Today, I see this in Time:

Democrats on Capitol Hill hang on his every word, and Jim Webb doesn’t disappoint. His son was extended in Iraq for the surge, and his resolve to end a war that he opposed from the start is undisputed. He came from 33 points behind to win election in Virginia and tip control of the Senate to the Democrats—largely on the strength of his antiwar, tough-guy military credentials. Democrats owe him, and they trust him to help them find an honorable path out of Iraq.
 
But Webb doesn’t favor a timeline for withdrawal, as the Nancy Pelosi bill passed by the House on Friday proposes, or capping the number of troops in Iraq, as Hillary Clinton suggests. Webb wants a diplomatic solution, and he’s working with Republican Sen. Chuck Hagel, a fellow Vietnam veteran and a friend for 30 years, to come up with a bipartisan bill that would incorporate some of what he calls “the more workable points” from the House bill without unnecessarily tying the hands of the military. He wouldn’t say much about it—other than it’s a work in progress as the Democrats try to ratchet up pressure on President Bush to wind down the war.

Maybe there is hope.
 
“‘Moderate’ is not a 4-letter word.”

Author: GARY A. BUTTS

7 Comments

  1. Well, if Webb is counting on cooperation from Chuck (I want every senator to explain his position on the war) Hagel who then votes against cloture on a bill that would require just that, I’d say he’s wasting his time.
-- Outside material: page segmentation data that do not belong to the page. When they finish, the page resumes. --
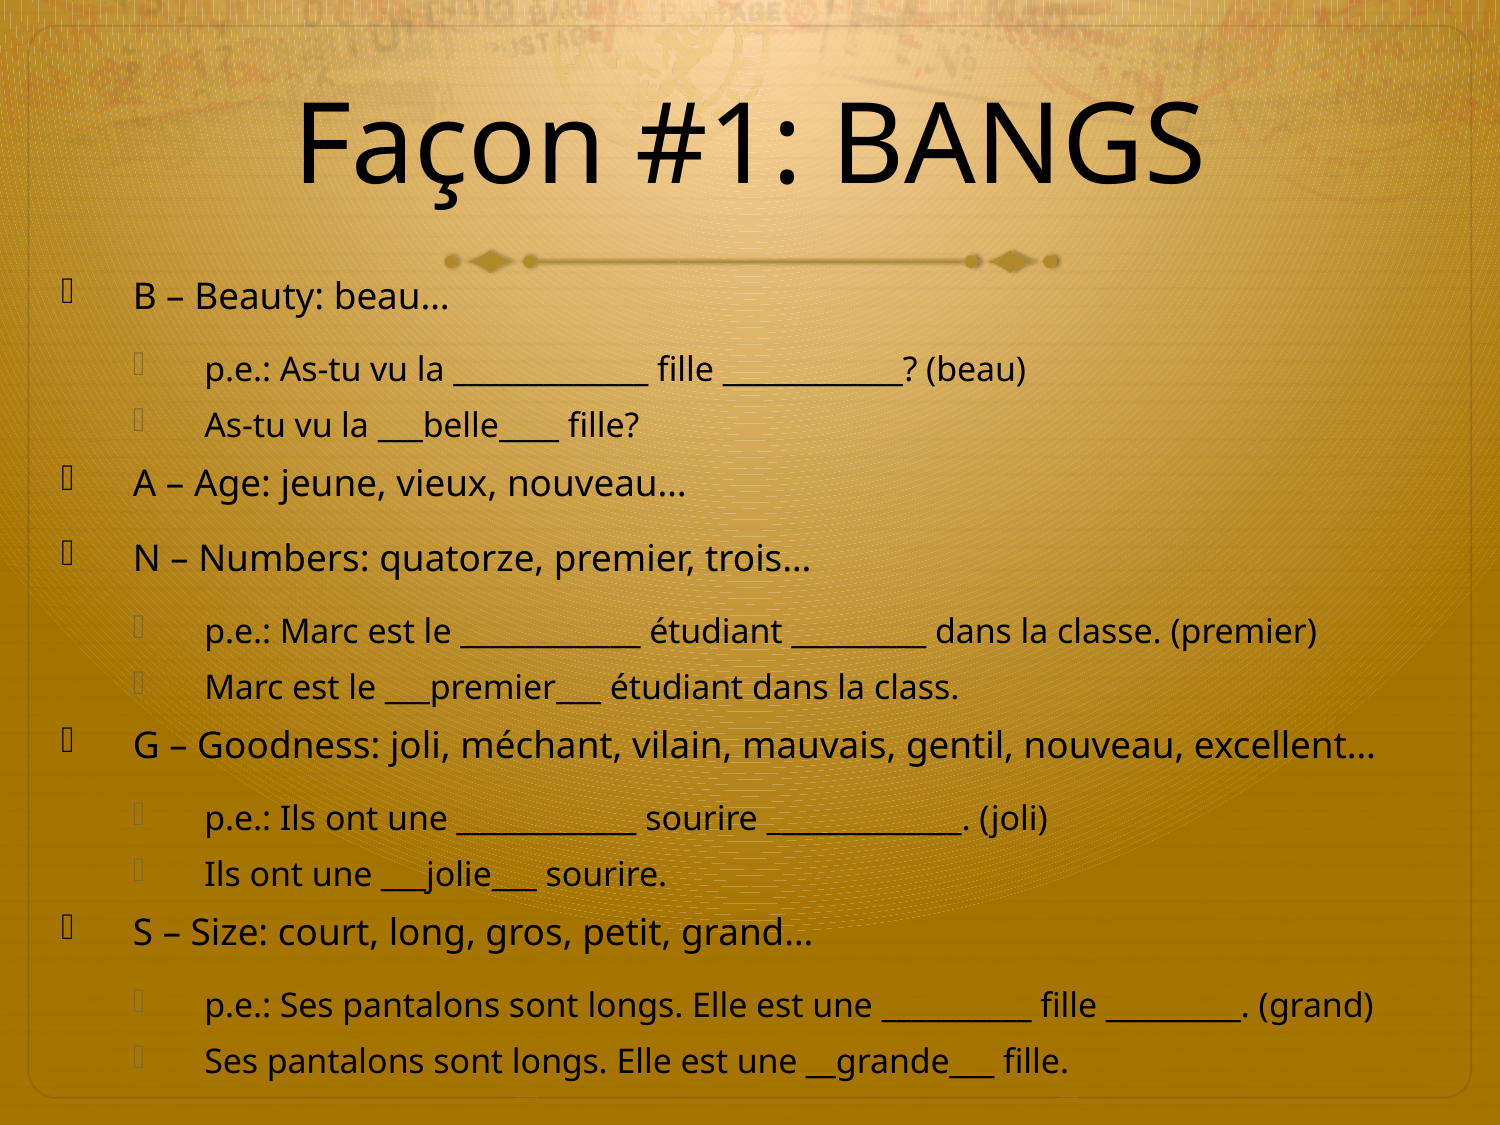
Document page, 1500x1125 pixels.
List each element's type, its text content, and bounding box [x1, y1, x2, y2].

picture [0, 0, 1500, 1125]
title Façon #1: BANGS [93, 45, 1407, 233]
list B – Beauty: beau… p.e.: As-tu vu la _____________ fille ____________? (beau) As-tu vu la ___belle____ fille? A – Age: jeune, vieux, nouveau… N – Numbers: quatorze, premier, trois… p.e.: Marc est le ____________ étudiant _________ dans la classe. (premier) Marc est le ___premier___ étudiant dans la class. G – Goodness: joli, méchant, vilain, mauvais, gentil, nouveau, excellent… p.e.: Ils ont une ____________ sourire _____________. (joli) Ils ont une ___jolie___ sourire. S – Size: court, long, gros, petit, grand… p.e.: Ses pantalons sont longs. Elle est une __________ fille _________. (grand) Ses pantalons sont longs. Elle est une __grande___ fille. [46, 264, 1407, 1122]
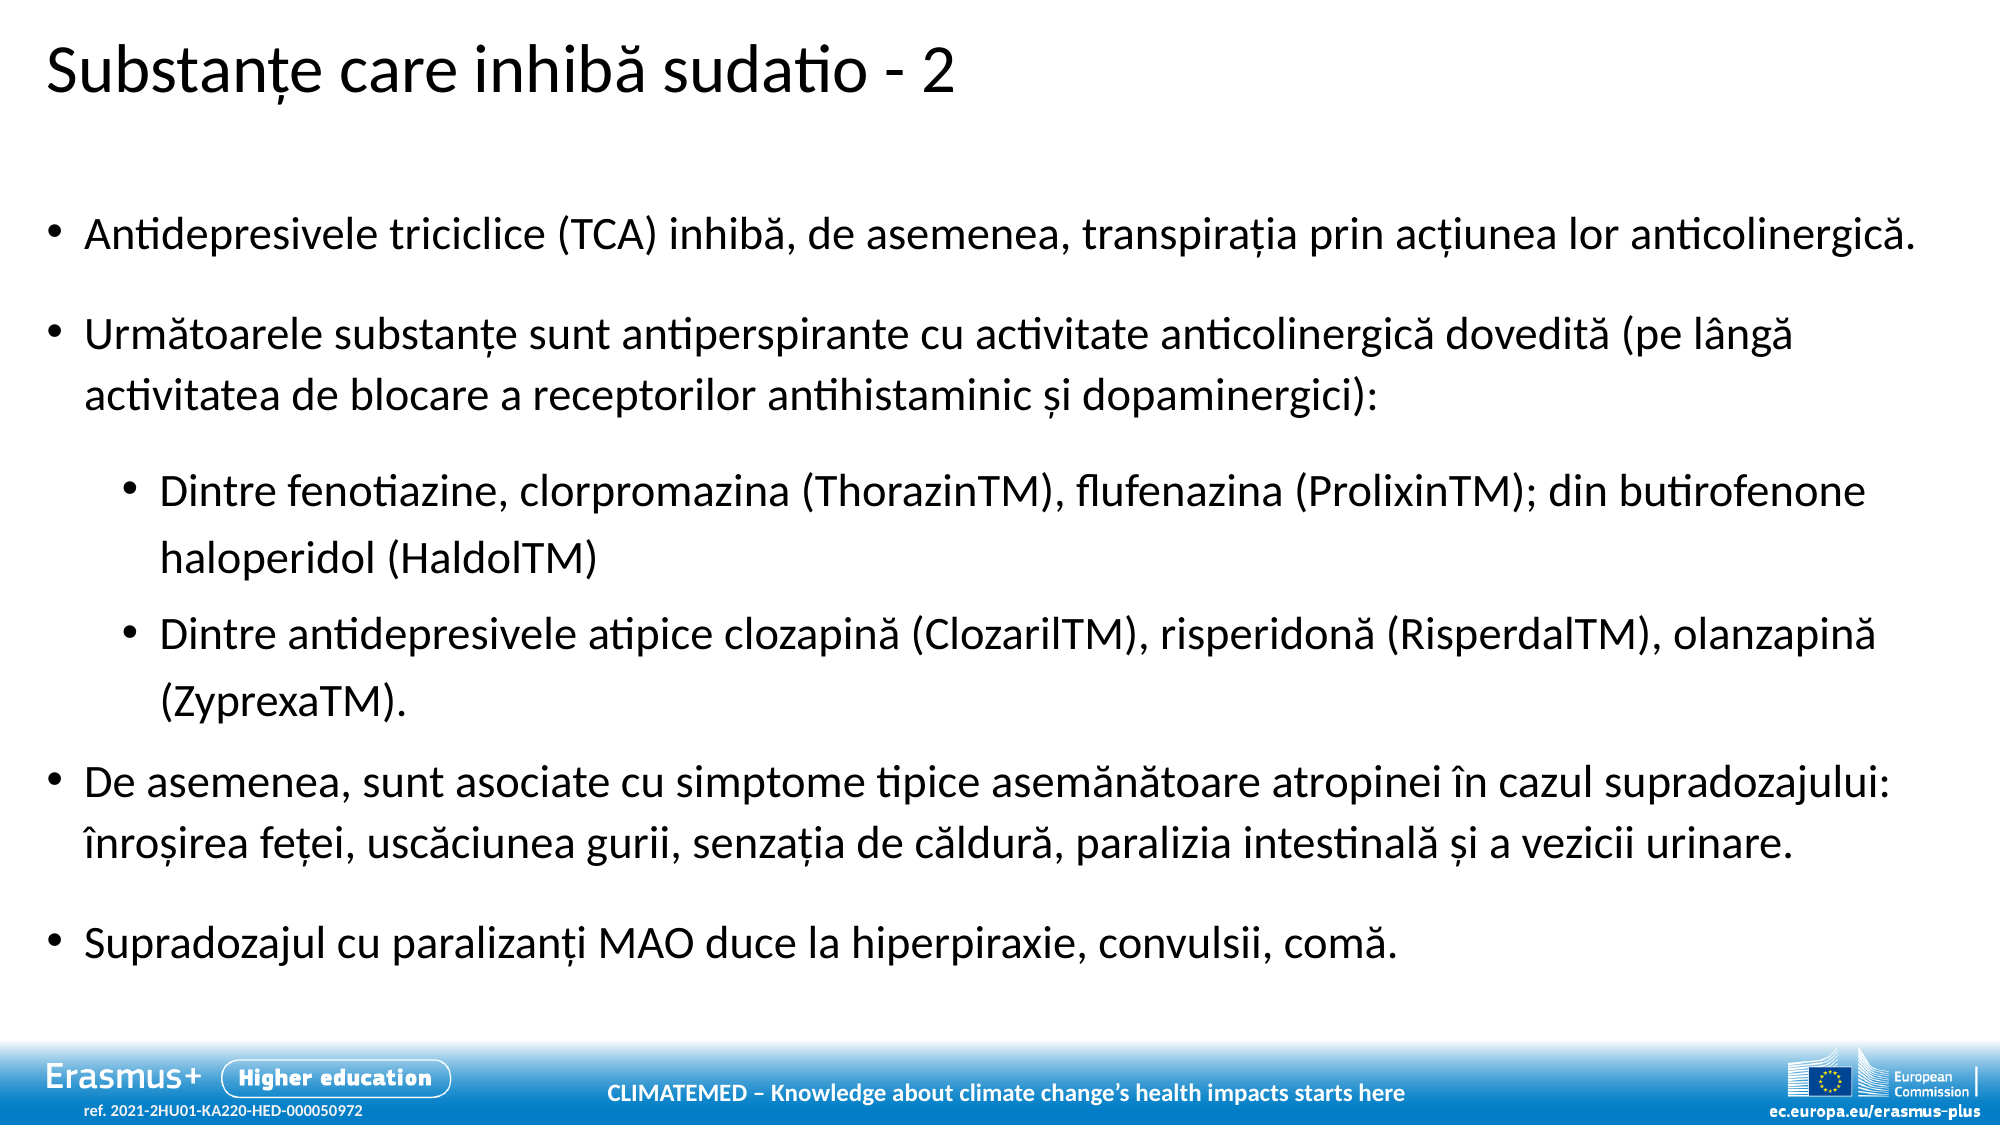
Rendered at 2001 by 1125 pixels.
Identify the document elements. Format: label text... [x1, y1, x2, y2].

picture [0, 899, 2000, 1125]
list Antidepresivele triciclice (TCA) inhibă, de asemenea, transpirația prin acțiunea lor anticolinergică. Următoarele substanțe sunt antiperspirante cu activitate anticolinergică dovedită (pe lângă activitatea de blocare a receptorilor antihistaminic și dopaminergici): Dintre fenotiazine, clorpromazina (ThorazinTM), flufenazina (ProlixinTM); din butirofenone haloperidol (HaldolTM) Dintre antidepresivele atipice clozapină (ClozarilTM), risperidonă (RisperdalTM), olanzapină (ZyprexaTM). De asemenea, sunt asociate cu simptome tipice asemănătoare atropinei în cazul supradozajului: înroșirea feței, uscăciunea gurii, senzația de căldură, paralizia intestinală și a vezicii urinare. Supradozajul cu paralizanți MAO duce la hiperpiraxie, convulsii, comă. [31, 189, 1984, 1053]
title Substanțe care inhibă sudatio - 2 [31, 25, 1984, 116]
    Webb may well turn out to be lying about his opposition to the war, but in Hagel’s case it’s already been effectively confirmed.

    Talk is cheap Chuck, when you had a chance to actually make a difference, you hid.
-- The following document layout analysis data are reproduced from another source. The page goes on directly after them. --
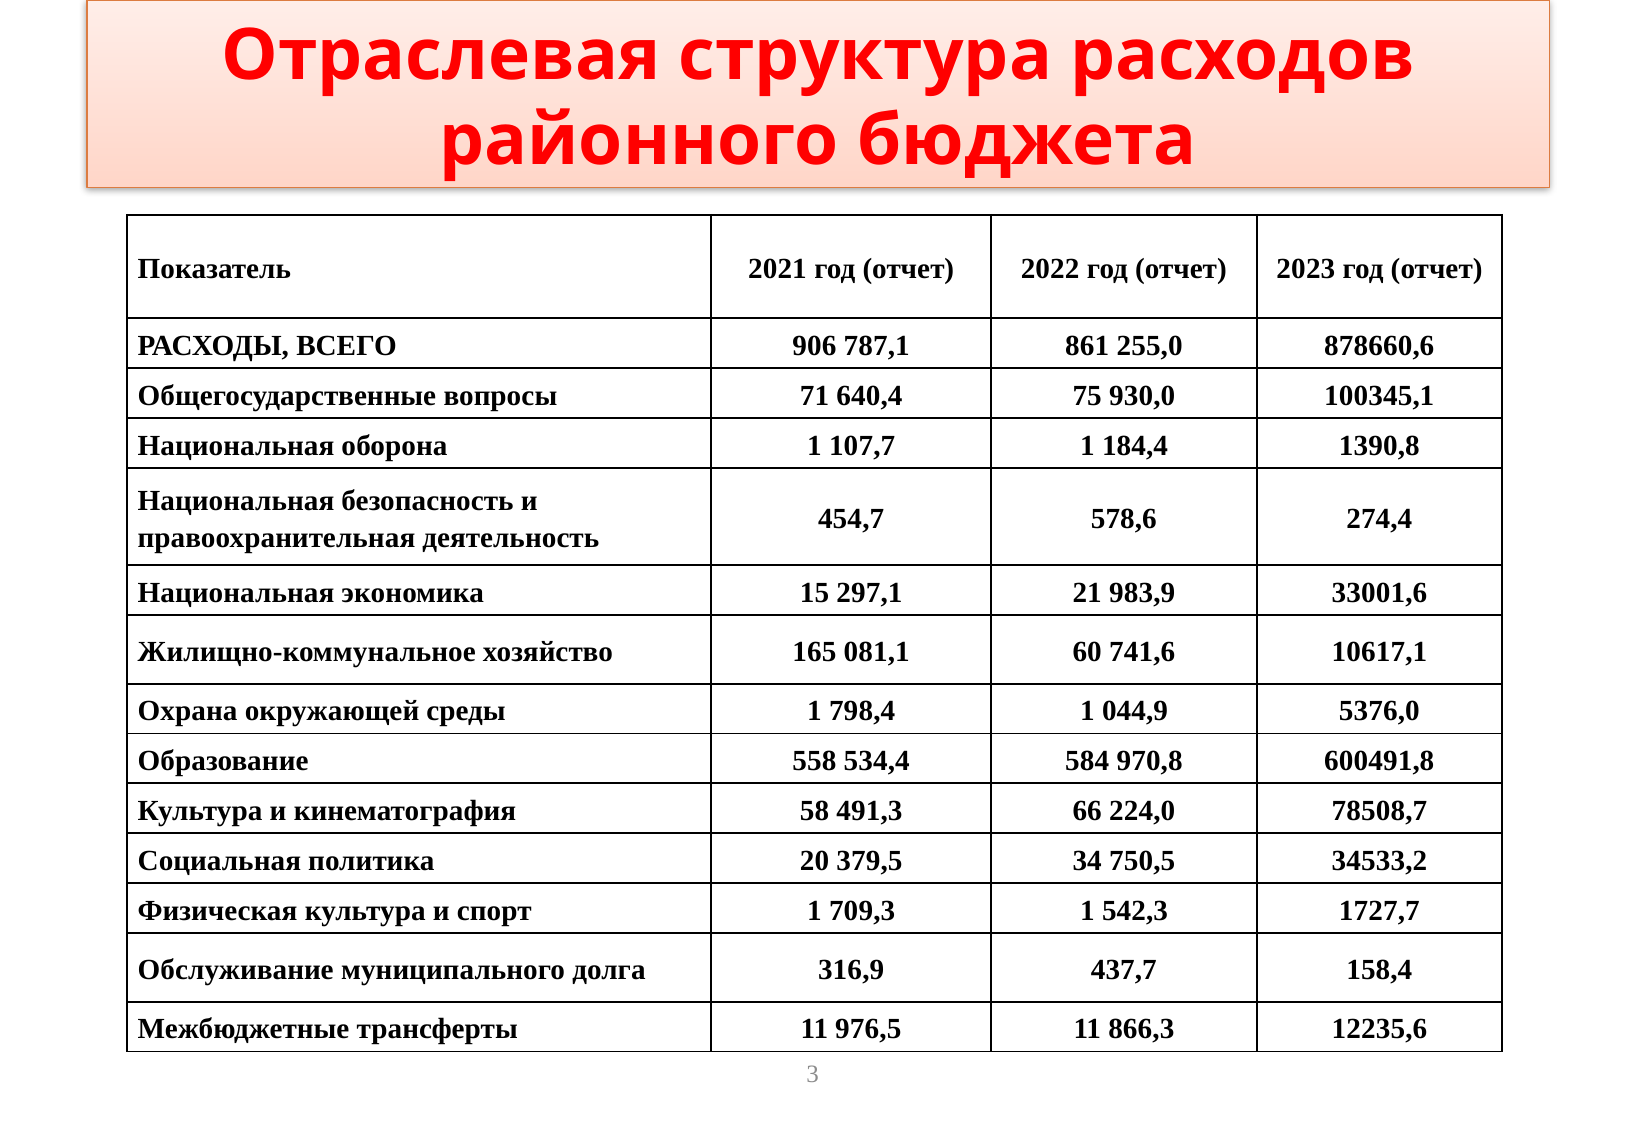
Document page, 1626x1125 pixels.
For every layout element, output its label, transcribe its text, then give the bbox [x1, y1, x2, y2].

table_cell 78508,7 [1258, 784, 1501, 832]
table_cell Межбюджетные трансферты [128, 1003, 710, 1051]
table_cell 5376,0 [1258, 685, 1501, 733]
table_cell 58 491,3 [712, 784, 990, 832]
table_cell 906 787,1 [712, 319, 990, 367]
table_cell Национальная экономика [128, 566, 710, 614]
table_cell 11 866,3 [992, 1003, 1142, 1051]
table_cell 165 081,1 [712, 616, 990, 683]
table_cell 33001,6 [1258, 566, 1501, 614]
table_cell 1 107,7 [712, 419, 990, 467]
table_cell 1 184,4 [992, 419, 1256, 467]
table_header 2022 год (отчет) [992, 216, 1256, 317]
table_cell Обслуживание муниципального долга [128, 934, 710, 1001]
table_cell 71 640,4 [712, 369, 990, 417]
table_cell 1 798,4 [712, 685, 990, 733]
table_cell РАСХОДЫ, ВСЕГО [128, 319, 710, 367]
table_cell Национальная оборона [128, 419, 710, 467]
table_cell Охрана окружающей среды [128, 685, 710, 733]
table_cell 584 970,8 [992, 734, 1256, 782]
table_cell 437,7 [992, 934, 1256, 1001]
table_cell 316,9 [712, 934, 990, 1001]
table_cell 1 044,9 [992, 685, 1256, 733]
table_cell 21 983,9 [992, 566, 1256, 614]
table_cell 1 709,3 [712, 884, 990, 932]
table_cell 454,7 [712, 469, 990, 564]
table_cell 11 976,5 [712, 1003, 990, 1042]
table_header 2021 год (отчет) [712, 216, 990, 317]
table_cell Социальная политика [128, 834, 710, 882]
table_cell 1727,7 [1258, 884, 1501, 932]
table_cell 158,4 [1258, 934, 1501, 997]
table_cell 1 542,3 [992, 884, 1256, 932]
table_cell 878660,6 [1258, 319, 1501, 367]
table_cell Образование [128, 734, 710, 782]
text_box [1164, 1024, 1544, 1100]
table_cell 10617,1 [1258, 616, 1501, 683]
title Отраслевая структура расходов районного бюджета [86, 0, 1550, 188]
table_cell Национальная безопасность и правоохранительная деятельность [128, 469, 710, 564]
table_cell 66 224,0 [992, 784, 1256, 832]
table_header 2023 год (отчет) [1258, 216, 1501, 317]
table_cell 75 930,0 [992, 369, 1256, 417]
table_cell 578,6 [992, 469, 1256, 564]
table_cell 558 534,4 [712, 734, 990, 782]
table_header Показатель [128, 216, 710, 317]
table_cell Культура и кинематография [128, 784, 710, 832]
table_cell Общегосударственные вопросы [128, 369, 710, 417]
table_cell 60 741,6 [992, 616, 1256, 683]
table_cell 34 750,5 [992, 834, 1256, 882]
table_cell Жилищно-коммунальное хозяйство [128, 616, 710, 683]
table_cell 600491,8 [1258, 734, 1501, 782]
table_cell 274,4 [1258, 469, 1501, 564]
table_cell 15 297,1 [712, 566, 990, 614]
table_cell 1390,8 [1258, 419, 1501, 467]
table_cell 100345,1 [1258, 369, 1501, 417]
table_cell 861 255,0 [992, 319, 1256, 367]
table_cell Физическая культура и спорт [128, 884, 710, 932]
table_cell 20 379,5 [712, 834, 990, 882]
table_cell 34533,2 [1258, 834, 1501, 882]
slide_number 3 [555, 1042, 1070, 1103]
  2. Webb seems very level headed, and he doesn’t have Pelosi’s baggage of needing to satisfy all the party factions.

    A bipartisan (Webb, Hagel) bill would be an ideal solution.

    Here’s hoping.

  3. Perhaps a Sunni – Shia negotiated settlement would be possible if the Sunni’s and Shia’s were monolithic blocks. They are not. Neither side has a leader with the power and legitimacy to strike a deal that the majority of their side will support.

  4. I’ve been a fan of Hagel, but Davebo is correct that he recently has not matched his blazing speeches with his votes regarding our exit strategy for Iraq. He seems to be straddling the issue and I’m not sure if its due to pressure from the WH or RNC. I also think there is more that meets the eye on his sudden “nonannouncement” last month. That was just out of character and rather bizarre.

  5. Hagel does seem to have been affected of late by Runningforpresidentulitis mittromnium but from what I’ve seen so far I’ve no doubt that Webb is a pretty straight shooter.

    And I certainly support any sane measures that will help end this destructive conflict.

    Best of luck to them both.

  6. I’ve never been very warm to the idea of just leaving Iraq

  7. ……Hmmm it posted without my finishing my thought….ok try to finish now….

    …..I’ve never been very warm to the idea of just leaving Iraq at the drop of a hat, unless greatly frustrated by inaction, or lack of thought from both sides of the aisle. A diplomatic solution is the only chance we’ve got, and it has to get going and soon or we’re going to be dealing with this mess forever. I wish Webb and Hagel luck with this idea, and hope it’s stupid-proof enough that all sides can get enough to agree on it (some are always going to be stupid so we can’t hope for all).